Inaugural meeting of dyslexia working group held

Chaired by the Union’s Vice President Rob Livesey, the group was established to ensure that Scottish farming stakeholders recognise the needs of dyslexic crofters and farmers in the most appropriate way.

Representatives from NFU Scotland, the Scottish Government’s Rural Payments Inspection Directorate, Forestry Commission Scotland, Dyslexia Scotland and Scotland’s Rural College (SRUC) along with four farming and crofting members of NFU Scotland who have dyslexia attended the meeting on Wednesday (3 September).

Steered by NFU Scotland, this group was borne from the recognition that dyslexia is a real, but often hidden, issue among the farming community. With some 25 per cent of agriculture students at SRUC receiving support for dyslexia, it is believed this heritable condition is more prevalent within the farming sector than previously thought. However, due to stigma and poor understanding, it can remain undiagnosed and can be problematic for those dealing with communications, regulation and form-filling within the agriculture industry.

The Union recently launched a campaign to raise awareness of dyslexia amongst the farming community, whilst engaging with the Scottish Government, Dyslexia Scotland and SRUC to see how joint work can be undertaken to better recognise the issue and support those affected.

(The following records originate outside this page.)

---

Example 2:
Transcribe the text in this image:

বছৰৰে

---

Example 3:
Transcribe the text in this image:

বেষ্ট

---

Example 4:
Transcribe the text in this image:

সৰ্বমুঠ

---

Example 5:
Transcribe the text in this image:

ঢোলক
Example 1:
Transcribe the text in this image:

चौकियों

NFU Scotland Vice President Rob Livesey commented:

“Today’s meeting was a constructive one and a sound starting point for those keen to recognise the impact of dyslexia within our industry and what action we can take to help their situation.

“I believe we have a great bunch of people with vision and determination to make a difference. The contribution from those within the working group will be crucial to the success of this initiative.

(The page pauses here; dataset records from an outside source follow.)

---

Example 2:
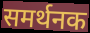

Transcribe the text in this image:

समर्थनक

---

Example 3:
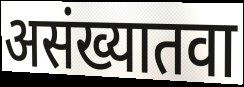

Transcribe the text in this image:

असंख्यातवा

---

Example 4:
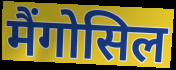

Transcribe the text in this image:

मैंगोसिल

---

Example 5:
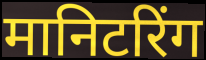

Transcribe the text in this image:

मानिटरिंग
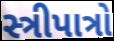
સ્ત્રીપાત્રો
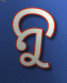
ନୁ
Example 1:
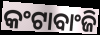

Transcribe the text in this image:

କଂଟାବାଂଜି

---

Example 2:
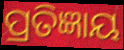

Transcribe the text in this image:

ପ୍ରତିଜ୍ଞାୟ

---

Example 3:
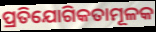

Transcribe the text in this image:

ପ୍ରତିଯୋଗିକତାମୂଳକ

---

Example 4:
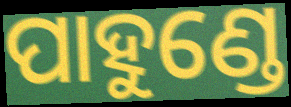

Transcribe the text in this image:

ପାହୁଣ୍ଡେ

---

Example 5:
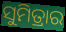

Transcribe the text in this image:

ସୁମିତ୍ରାର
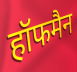
हॉफमैन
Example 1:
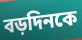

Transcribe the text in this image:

“It’s now clear to myself and others that there is no one size fits all approach to helping those with dyslexia working within Scottish farming. However, there is a commitment to proactively help those that have or suspect they have dyslexia.

“As a group, our first objective is to continue to raise awareness and build on the work that we have started. The next task we have is to attempt to remove the stigma attached to dyslexia. We strongly believe as a group that there is huge potential to tap into the talent that dyslexic people in our industry have and help them recognise their own potential for the benefit of all.

“That ambition can be underpinned by engaging with all stakeholders to ensure the needs of those with dyslexia are taken into account and that all communications and regulations are available in a format appropriate for those with dyslexia.

“As a result we will be embarking on a campaign in the next few months to address those stated aims.”